***** ROWS *****
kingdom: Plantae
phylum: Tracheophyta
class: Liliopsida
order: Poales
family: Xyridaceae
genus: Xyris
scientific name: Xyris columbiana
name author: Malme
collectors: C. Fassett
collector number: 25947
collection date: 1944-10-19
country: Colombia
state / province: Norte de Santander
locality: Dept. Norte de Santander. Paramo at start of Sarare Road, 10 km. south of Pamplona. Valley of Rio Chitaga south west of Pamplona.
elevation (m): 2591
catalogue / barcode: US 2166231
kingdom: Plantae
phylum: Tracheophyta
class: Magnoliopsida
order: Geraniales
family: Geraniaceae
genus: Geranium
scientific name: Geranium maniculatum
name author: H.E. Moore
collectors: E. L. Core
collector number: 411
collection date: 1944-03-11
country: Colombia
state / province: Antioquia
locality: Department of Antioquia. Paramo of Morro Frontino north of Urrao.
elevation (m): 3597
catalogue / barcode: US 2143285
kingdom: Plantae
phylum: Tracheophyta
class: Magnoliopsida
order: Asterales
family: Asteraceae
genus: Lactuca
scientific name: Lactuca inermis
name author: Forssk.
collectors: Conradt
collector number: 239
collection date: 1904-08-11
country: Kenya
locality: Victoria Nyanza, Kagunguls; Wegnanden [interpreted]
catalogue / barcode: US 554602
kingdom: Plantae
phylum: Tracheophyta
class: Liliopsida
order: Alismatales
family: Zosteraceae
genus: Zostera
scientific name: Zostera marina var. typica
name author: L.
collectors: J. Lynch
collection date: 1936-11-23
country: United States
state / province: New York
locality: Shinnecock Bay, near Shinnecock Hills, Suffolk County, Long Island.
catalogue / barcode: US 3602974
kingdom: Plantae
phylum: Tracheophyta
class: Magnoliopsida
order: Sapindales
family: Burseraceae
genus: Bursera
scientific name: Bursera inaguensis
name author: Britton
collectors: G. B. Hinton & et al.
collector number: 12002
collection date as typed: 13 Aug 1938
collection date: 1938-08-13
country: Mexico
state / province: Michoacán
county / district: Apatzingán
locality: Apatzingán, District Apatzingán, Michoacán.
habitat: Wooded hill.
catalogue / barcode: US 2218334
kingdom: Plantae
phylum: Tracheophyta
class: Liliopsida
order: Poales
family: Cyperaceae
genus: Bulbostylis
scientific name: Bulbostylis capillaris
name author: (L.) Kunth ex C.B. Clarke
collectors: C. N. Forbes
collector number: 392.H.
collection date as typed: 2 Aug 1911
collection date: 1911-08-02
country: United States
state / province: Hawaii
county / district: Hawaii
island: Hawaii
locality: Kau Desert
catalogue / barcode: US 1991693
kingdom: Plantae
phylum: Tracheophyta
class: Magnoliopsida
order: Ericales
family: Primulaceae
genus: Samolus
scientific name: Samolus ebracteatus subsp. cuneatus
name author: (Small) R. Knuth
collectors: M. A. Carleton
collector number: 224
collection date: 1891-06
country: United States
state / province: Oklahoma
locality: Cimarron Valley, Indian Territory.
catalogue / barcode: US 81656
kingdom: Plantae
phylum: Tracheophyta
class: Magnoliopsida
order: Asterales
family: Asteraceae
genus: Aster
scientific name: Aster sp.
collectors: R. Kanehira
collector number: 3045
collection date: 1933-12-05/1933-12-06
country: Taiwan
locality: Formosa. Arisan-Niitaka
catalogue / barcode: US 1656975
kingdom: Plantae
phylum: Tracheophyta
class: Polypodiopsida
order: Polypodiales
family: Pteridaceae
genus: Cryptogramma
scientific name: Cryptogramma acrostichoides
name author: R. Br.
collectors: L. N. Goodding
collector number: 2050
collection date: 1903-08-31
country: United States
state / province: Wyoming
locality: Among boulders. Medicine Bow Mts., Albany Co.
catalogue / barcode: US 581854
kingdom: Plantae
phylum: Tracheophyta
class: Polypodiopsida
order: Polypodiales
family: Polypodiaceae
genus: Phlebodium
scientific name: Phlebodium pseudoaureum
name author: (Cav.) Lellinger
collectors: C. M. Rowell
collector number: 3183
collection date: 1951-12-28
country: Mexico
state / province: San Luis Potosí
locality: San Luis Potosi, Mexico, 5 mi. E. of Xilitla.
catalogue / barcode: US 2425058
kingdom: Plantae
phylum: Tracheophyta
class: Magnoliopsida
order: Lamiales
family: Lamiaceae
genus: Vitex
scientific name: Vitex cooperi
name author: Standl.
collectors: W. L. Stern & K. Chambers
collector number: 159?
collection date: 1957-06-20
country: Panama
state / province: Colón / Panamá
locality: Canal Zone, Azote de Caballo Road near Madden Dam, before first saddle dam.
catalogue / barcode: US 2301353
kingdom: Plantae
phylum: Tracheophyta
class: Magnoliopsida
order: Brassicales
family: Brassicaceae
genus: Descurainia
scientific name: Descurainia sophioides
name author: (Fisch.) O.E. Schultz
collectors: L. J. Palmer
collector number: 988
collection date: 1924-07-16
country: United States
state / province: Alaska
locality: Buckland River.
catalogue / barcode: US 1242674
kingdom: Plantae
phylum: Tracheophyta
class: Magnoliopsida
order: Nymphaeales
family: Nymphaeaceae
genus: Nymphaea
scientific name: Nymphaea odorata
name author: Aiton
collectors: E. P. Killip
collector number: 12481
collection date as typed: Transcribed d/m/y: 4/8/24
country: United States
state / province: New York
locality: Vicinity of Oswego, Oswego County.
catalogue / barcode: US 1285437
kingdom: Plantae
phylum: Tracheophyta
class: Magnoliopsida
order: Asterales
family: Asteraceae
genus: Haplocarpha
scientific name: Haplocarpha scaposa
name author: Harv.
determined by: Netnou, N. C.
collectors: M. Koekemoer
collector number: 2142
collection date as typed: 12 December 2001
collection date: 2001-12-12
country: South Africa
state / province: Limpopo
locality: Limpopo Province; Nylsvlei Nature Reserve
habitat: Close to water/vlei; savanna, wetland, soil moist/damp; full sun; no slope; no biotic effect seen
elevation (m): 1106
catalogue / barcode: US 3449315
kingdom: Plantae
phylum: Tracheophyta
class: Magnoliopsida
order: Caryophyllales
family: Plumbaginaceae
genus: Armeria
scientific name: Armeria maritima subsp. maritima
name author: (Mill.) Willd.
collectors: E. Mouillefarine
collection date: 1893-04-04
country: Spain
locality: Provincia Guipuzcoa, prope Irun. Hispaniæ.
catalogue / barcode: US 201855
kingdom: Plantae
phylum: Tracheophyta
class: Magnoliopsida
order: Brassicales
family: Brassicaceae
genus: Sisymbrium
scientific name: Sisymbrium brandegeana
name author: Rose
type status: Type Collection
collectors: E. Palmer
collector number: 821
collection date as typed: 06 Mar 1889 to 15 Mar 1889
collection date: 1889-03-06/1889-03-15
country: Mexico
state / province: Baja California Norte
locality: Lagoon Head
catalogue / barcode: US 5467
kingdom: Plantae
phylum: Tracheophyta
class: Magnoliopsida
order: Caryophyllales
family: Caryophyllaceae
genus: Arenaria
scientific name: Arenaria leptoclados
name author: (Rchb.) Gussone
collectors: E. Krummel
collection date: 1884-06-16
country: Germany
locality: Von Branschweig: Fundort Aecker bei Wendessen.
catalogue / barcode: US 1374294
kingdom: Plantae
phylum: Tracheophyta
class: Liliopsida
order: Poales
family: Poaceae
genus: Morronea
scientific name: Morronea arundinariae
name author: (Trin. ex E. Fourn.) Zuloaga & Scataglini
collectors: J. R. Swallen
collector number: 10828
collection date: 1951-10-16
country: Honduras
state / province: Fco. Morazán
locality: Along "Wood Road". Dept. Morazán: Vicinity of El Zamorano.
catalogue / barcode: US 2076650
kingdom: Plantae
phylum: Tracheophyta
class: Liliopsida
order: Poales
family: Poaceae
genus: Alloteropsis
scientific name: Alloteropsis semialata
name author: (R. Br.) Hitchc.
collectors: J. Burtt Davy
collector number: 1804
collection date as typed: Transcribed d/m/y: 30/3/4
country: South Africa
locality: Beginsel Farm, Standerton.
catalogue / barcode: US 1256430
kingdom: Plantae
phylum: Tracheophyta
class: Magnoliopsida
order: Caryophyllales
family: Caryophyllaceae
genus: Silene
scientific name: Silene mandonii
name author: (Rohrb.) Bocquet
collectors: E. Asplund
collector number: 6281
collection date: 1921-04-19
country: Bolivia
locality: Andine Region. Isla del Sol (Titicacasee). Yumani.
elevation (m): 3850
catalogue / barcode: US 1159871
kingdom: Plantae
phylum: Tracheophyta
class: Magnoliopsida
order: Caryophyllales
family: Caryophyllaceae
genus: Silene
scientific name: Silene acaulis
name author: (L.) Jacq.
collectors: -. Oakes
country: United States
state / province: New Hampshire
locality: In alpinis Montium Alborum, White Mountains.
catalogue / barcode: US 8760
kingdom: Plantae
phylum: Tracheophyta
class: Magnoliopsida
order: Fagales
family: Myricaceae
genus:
*****
-- EXERCISE BRIEF --
Please relabel everything from the start of the items down through the line containing "collectors: J. Lynch", writing "place" wherever "locality" appears and leaving everything else unchanged.

-- FINAL RESULT --
kingdom: Plantae
phylum: Tracheophyta
class: Liliopsida
order: Poales
family: Xyridaceae
genus: Xyris
scientific name: Xyris columbiana
name author: Malme
collectors: C. Fassett
collector number: 25947
collection date: 1944-10-19
country: Colombia
state / province: Norte de Santander
place: Dept. Norte de Santander. Paramo at start of Sarare Road, 10 km. south of Pamplona. Valley of Rio Chitaga south west of Pamplona.
elevation (m): 2591
catalogue / barcode: US 2166231
kingdom: Plantae
phylum: Tracheophyta
class: Magnoliopsida
order: Geraniales
family: Geraniaceae
genus: Geranium
scientific name: Geranium maniculatum
name author: H.E. Moore
collectors: E. L. Core
collector number: 411
collection date: 1944-03-11
country: Colombia
state / province: Antioquia
place: Department of Antioquia. Paramo of Morro Frontino north of Urrao.
elevation (m): 3597
catalogue / barcode: US 2143285
kingdom: Plantae
phylum: Tracheophyta
class: Magnoliopsida
order: Asterales
family: Asteraceae
genus: Lactuca
scientific name: Lactuca inermis
name author: Forssk.
collectors: Conradt
collector number: 239
collection date: 1904-08-11
country: Kenya
place: Victoria Nyanza, Kagunguls; Wegnanden [interpreted]
catalogue / barcode: US 554602
kingdom: Plantae
phylum: Tracheophyta
class: Liliopsida
order: Alismatales
family: Zosteraceae
genus: Zostera
scientific name: Zostera marina var. typica
name author: L.
collectors: J. Lynch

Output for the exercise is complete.